Nast joined the staff of Harper's Weekly, and during the Civil War did a clever cartoon or two on the issues of the war in every issue. When, in 1864, it looked like the Peace Democrats would make a peace with the Confederacy recognizing it as a separate country, he drew Jefferson Davis in a military uniform, stiff and arrogant, shaking hands with a crippled Union soldier over the boarder of the two states, with a widowed Northern woman holding two sobbing children behind the Union soldier, and an African - American slave family cowering behind the arrogant figure representing Davis. You can see that Nast pulled no punches.

Nast was a Republican, but keep in mind that in this period (say from 1860 - 1880) it was the Republicans, for all their flaws, who were the party of liberalism - the slavery states were all Democratic, and although the Democrats could point to men like Jefferson, Madison, Monroe, and Jackson as their leaders who had spread democratic dogma, they spread it to white males, and all four Presidents were slave owners (and Jackson was also an Indian hater). So it would be that Nast hit hard for Republican policies, and hit hard against the Democrats who were asses or worse. In fact, his invention of the symbols of the two major parties, the Republican elephant and the Democratic donkey, says much more than we think - we accept them because they've been used for over a hundred years now, but the "Democratic donkey" is really calling Democrats a bunch of political fools. The elephant is large - suggesting the overwhelming size of the "Grand Old Party" in the 1870s.

Nast slowly turned his attention onto Tweed as the man rose to be Grand Sachem of Tammany Hall. Tweed, with his 300 pound physique, his heavy beard and long nose, was a dream figure for a cartoonist. So was his Mayor, former District Attorney A. Oakley Hall, with his beard and pince-nez eyeglasses, or leading alderman Peter "Brains" Sweeney, with his frazzled hair, or city comptroller Richard "Judge" Connally, with his plump belly. It was a dream come true. Week after week Nast did devilishly damaging cartoons of Tweed and his associates, showing them as Roman aristocrats watching women being fed to the "tigers", or as vultures, anxiously looking at bolts of lightning aimed at them from providence.

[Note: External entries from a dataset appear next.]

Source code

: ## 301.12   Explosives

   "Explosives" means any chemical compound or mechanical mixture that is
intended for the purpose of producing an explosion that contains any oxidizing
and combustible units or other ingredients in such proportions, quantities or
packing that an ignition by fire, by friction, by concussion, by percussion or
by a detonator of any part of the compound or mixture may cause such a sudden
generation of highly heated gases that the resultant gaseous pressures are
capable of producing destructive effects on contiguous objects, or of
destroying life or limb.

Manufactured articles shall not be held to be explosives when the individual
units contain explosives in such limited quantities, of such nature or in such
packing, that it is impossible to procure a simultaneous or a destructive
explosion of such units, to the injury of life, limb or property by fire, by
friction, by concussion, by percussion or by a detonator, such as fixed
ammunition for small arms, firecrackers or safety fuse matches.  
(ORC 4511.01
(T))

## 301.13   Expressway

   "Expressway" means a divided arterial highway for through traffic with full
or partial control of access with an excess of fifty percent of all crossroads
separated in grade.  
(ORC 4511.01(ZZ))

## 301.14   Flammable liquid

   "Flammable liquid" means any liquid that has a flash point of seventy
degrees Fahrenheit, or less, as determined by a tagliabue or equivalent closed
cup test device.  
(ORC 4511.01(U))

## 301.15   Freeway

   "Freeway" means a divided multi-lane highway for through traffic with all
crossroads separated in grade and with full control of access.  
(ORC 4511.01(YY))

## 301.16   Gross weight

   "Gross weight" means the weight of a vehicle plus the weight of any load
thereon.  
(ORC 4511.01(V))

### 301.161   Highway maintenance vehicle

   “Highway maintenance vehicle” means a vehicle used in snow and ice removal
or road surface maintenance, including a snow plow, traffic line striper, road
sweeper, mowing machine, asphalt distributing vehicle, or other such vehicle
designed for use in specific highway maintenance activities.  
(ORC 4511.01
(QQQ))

The cartoons (whatever you think of their fairness) remain marvelous.

Tweed had been attacked in the columns of Louis John Jennings' New York Times, but he never cared because Tweed's constituents did not read the Times. But they saw those funny pictures. And those pictures did raise questions. Tweed offered Nast a huge sum if he'd return to Europe to study art. Nast refused.

Because of a re-evaluation of Tweed going on today (less the thief, more the victim of political foes and the man who created modern New York City), Nast is re-evaluated. Just as the points against Tweed are softened, it is pointed out (somewhat unfairly) that Nast was an anti-Irish bigot, and that his interest in African-Americans did not prevent him from stereotyping them. One can't deny some of his blows are questionable: on an issue of school books for children being controlled in part by Roman Catholic clergy, Nast showed "the modern Ganges" (the Catholic clergy as alligators and the children left to be devoured by them). Hard stuff that. But in 1870, with the recent decision of the Pope to declare all Papal decisions infallible, Nast was confronting a questionable point of view on the other side that had the ear of Tammany Hall (and thus of Tweed). We may not like Nast's work here, but I wonder if we all accept papal infallibility? His views of the Irish were colored by their political support of Tammany Hall. The stereotyping of African-Americans is there in some of the later cartoons, but in the ones of the Civil War and Reconstruction, Nast was not bigoted. Look at his images of African-Americans following various southern city riots in the Reconstruction period. He's completely sympathetic.

Tweed eventually fell. Nast went onto other topics. He would create the modern American view of old Saint Nicholas / Santa Claus. He would continue doing cartoons into the 1890s. In 1902 he was appointed by Theodore Roosevelt to a consulship in Ecuador. Unfortunately he died there that year.